Le sujet de la dominance ? Le sujet de la hiérarchie ? Le sujet est très simple, évident. Alors pourquoi cela déclenche-t-il une guerre sans merci revenant régulièrement avec encore et toujours les mêmes arguments jusqu'à étouffement jusqu'à la prochaine passe d'armes ? C'est lassant et indigne des titres d'experts que nous nous attribuons.
Je n'ai pas choisi cette profession pour devoir me chamailler avec mes propres confrères à propos des bases. Je n'ai pas choisi cette profession pour devoir surveiller l'attroupement qui risque de se générer à chaque cours sur terrain, quand il ne s'agit pas tout simplement d'une agression. Je n'ai pas choisi cette profession pour m'entendre dire par un refuge qu'il n'est pas utile d'éduquer un chiot de moins de 3 mois. Je n'ai pas choisi cette profession pour arracher des dizaines d'euros à un client pour simplement ouvrir une porte (c'est arrivé ! La solution consistait à... Ouvrir la porte.). Je n'ai pas choisi cette profession pour devoir justifier tous les jours que je suis légitime dans l'exercice de ma profession, que je mérite de porter mon titre. Je n'ai pas choisi cette profession pour me battre avec mes confrères afin d'obtenir un client.
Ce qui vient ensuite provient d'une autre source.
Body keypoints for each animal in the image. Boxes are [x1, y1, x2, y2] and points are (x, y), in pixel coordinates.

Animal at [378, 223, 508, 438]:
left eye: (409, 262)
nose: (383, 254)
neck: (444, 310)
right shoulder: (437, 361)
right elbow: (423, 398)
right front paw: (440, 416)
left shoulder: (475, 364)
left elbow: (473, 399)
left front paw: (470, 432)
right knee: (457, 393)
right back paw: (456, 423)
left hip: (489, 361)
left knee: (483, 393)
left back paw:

J'ai choisi cette profession pour aider des familles avec leurs animaux. Pour leur apprendre à comprendre et régler leurs problèmes. J'ai choisi cette profession par amour des canidés. J'ai choisi cette profession par passion de la compréhension et de l'interaction avec l'animal. J'ai choisi cette profession pour œuvrer à l'amélioration de la cohabitation entre Terriens d'espèces différentes.
Il y a deux jours, j'ai rencontré une dame, charmante, avec une poussette dont l'occupant était soigneusement installé et bien protégé de la pluie. Il s'agissait d'un bichon. Madame m'a expliqué qu'il avait 9 mois et que, comme il s'agissait d'un chiot, il était limité à 500m de marche quotidienne. Quand, stupéfait, j'ai demandé qui lui a conseillé cela, madame m'a répondu « mon vétérinaire ». (Pour l'anecdote, j'ai répondu ceci : « Est-ce que vous croyez que naturellement un bichon de cet âge se limitera à 500m ?... … Laissez vivre votre chien. »)
J'ai choisi cette profession pour comprendre les animaux et pour aider les humains à comprendre les animaux. Mais lorsque je vois ce qu'il se passe au sein de nos professions, l'image lamentable que nous offrons aux clients, aux journalistes, aux autorités, aux militants, je ne peux que soupirer de fatigue et de lassitude.
Il n'y a jamais eu autant de professionnels de l'éducation et du comportement du chien. Il n'y a jamais eu autant d'associations de protection de l'animal et de places en refuge. Pourtant, il n'y a jamais eu autant de chiens à problèmes et le nombre de chiens ayant besoin d'un refuge ne fait que monter. Et pendant ce temps-là, nous nous chamaillons pour savoir s'il faut oser dire « non » de temps en temps à un chien.
Quelle image lamentable nous offrons.